What: Chris Davenport multimedia presentation
When: Thursday at 8 p.m.
Where: Neptune Mountaineering
More info: neptunemountaineering.com/events.aspx
C hris Davenport decided to take the ultimate road trip when he hopped into an RV to ski 15 volcanoes in the Pacific Northwest in 14 days. The Aspen native, who skied all 54 of Colorado's fourteeners in one year, will talk about his Ring of Fire road trip at Neptune on Thursday evening.
Where did the idea to take a volcano-skiing road trip come from?
I had spent the spring before in the Himalayas on Mount Everest and it was awesome, but it was a long time to be away from my family. For the coming spring I wanted to go back to Himalayas, but it felt like for my family I should not leave again for so long.
I was trying to think of something to do in the United States that I could share with some of my teammates and fellow skiers and photographers. I had this idea in my head of doing a road trip like this since I skied the Colorado fourteeners, because during that time in spring of 2006 I rented an RV for a month and just hit the road. We lived out of this RV ... and that month we skied 22 fourteeners. That part of the fourteeners project stuck with me as one of the most fun and free-spirited moments of my life. I wanted to replicate that and the natural choice was do this thing in the Pacific Northwest and ski all these volcanoes
Which volcanoes stood out as the best of the trip?
Mount Jefferson, which is in Oregon. It's a peak I didn't know that much about. I'd seen it in the distance from Mount Hood years ago. I didn't realize how great it would be. The west face is incredibly big, incredibly long and steep and there's some difficult and challenging climbing right at the summit. We skied literally 5,000 vertical feet of perfect snow. It was the best ski descent of the 15, in terms of the pure aesthetic value.
Also Mount Rainier. Mount Rainier is one of the biggest mountains in the lower 48 states, it's a 14,000-foot peak but it's also big in elevation and covered in glaciers and has objective hazards. It's over 9,000 vertical feet. It's a huge ascent.
And the weather held up for all 14 days of skiing?
We were really, really lucky with the weather. We finished on Mount Baker (the last day) and we drove to Seattle. It was pouring rain the next morning. We were really happy with what we had accomplished, and it rained for the next week so it was fortuitous. It was amazing that Mother Nature let us accomplish what we had come to accomplish.
You've got three sons: Stian, Topher and Archer. How do you find time to hang with them?
In the winter, this is my go-time, this is where I make my living. We don't get a lot of time to hang out. Between December and June I'm gone probably 75 percent of the time, but that's me keeping the gas pedal down and doing what I love and doing what I do as a business. That's what the family has grown up with and they get it.

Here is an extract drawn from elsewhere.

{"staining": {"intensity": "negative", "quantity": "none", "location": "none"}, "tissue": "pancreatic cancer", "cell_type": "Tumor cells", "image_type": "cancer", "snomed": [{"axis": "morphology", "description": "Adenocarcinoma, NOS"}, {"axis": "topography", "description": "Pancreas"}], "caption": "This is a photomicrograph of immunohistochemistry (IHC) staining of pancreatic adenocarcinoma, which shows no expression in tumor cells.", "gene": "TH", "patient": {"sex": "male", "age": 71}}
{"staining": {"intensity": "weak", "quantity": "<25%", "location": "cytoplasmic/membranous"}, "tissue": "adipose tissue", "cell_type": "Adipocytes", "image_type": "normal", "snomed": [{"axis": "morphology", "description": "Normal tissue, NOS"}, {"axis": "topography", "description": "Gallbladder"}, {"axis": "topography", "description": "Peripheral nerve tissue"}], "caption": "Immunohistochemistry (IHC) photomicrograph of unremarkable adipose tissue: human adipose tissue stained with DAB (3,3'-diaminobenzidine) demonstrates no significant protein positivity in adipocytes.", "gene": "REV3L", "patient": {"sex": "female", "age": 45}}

How do you get into ski-season shape?
Skiing is very dynamic sport. It's a lot of balance and power and agility and stability -- all that kind of stuff. While I love the aerobic side of summer -- biking and running and stuff -- for skiing, it's a minute or two where you want to be strong. I do plyometric exercises, core strength with abs, back and chest and lots of agility drills.
What's on the schedule for next spring?
In terms of spring mountaineering projects, I do have a big project in the works and it is totally secret at the moment. I can't really talk about it but I'm going to be doing something that hasn't been done before. We are planning a big thing. It's in North America.